Раздумья на родине — страница 6 из 58

Я интересуюсь, почему ноябрь.

— А как же! — Аркадий перечисляет причины. — Первое дело — страда кончилась, второе дело — пища хорошая, на огородах все поспело, и мясо есть. Третье дело — ночи долгие, темные. Полежать, что ли, чтобы крошки-то улеглись?

Но он тут же садится:

— Анна!

— Чево?

— Это пошто у тебя брюхо-то экое неровное, будто поела на один бок?

Бойкая Анна не остается в долгу:

— Теперь уж, Аркадей, у меня баушки нет, разгладить-то некому. (Имеется в виду вдовье положение.)

— Дак ты бы хоть старичка какого нашла.

— Да и старички-то нонь не валяются.

— А вот Сугрева с Дружинина, вишь как свою марку держит.

История с восьмидесятилетней старухой, по прозвищу Сугревушка, — самая последняя новость. Суть была в том, что семидесятипятилетний старик из другой бригады Паша Исаков твердо решил жениться. Долго приглядывался, кого бы из вдов осчастливить, и остановился на Фелицате — женщине одинокой и не очень старой. Фелицата перебралась к нему, пожила, да что-то ей не задалось, ушла. Тогда Паша, не растерявшись, поехал свататься в другой конец колхоза, в Дружинино, высватал эту самую Сугреву. (Сугрева получает небольшую пенсию за погибшего на войне сына. Она было уехала к другому сыну Кольке, в Иваново, но Колька умер от какой-то болезни, и старуха вернулась обратно в деревню.) Соседи отговаривали Сугреву: куда ты пойдешь, ведь уже не молоденькая. А Паша Исаков настаивал и говорил, что «ничего, я ей буду не полную нагрузку давать». Увез-таки Сугреву к себе. Тогда Фелицатино сердце взыграло от женского самолюбия, и она пришла опять к нему, а посему Сугреве дана была отставка, поскольку Фелицата все-таки помоложе.
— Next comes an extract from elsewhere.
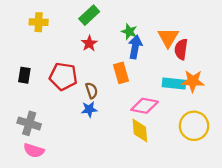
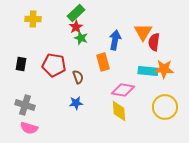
green star: (129, 32) -> (81, 38), moved
red star: (89, 43) -> (76, 27), moved
blue star: (89, 109) -> (76, 103), moved

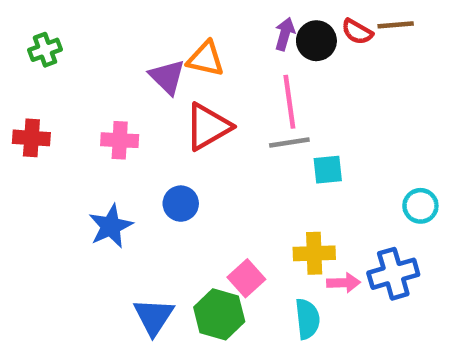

Через некоторое время вся история повторилась, и сейчас Сугрева опять живет в Дружинине. И-на праздниках поет сочиненные, ею самой частушки:


Пускай говорят —

Наши бабы сучки,

А я хоть ночку поспала

У Пашеньки на ручке.


За всем этим чуялось что-то непостижимо грустное, непонятное. А что? Ведь в общем-то Сугревушка далеко еще не выжила из ума, как и Паша Исаков. И, словно заражаясь этими мыслями, бабы тотчас же, присмирев, переходят к другой теме разговора, теме сюжетно связанной с рассказанной историей. Дело было так, что у Сугревы завязалась дружба с другой одинокой женщиной — Евфальей, которая пасла недавно коров. Сугрева позвала ее в гости. Евфалья оставила с коровами своего мальчишку, тот не упас животных, и корова Парфения Лукичева назобалась калийного удобрения. Ветеринар велел караулить корову с ножом у горла, чтобы вовремя прирезать и спасти мясо, а Парфений же понадеялся на то, что животина выздоровеет. Корова сдохла, мясо пришлось зарыть, а у Парфения семья одиннадцать человек, все мал мала меньше и сам он инвалид, пришел с фронта с укороченной ногой.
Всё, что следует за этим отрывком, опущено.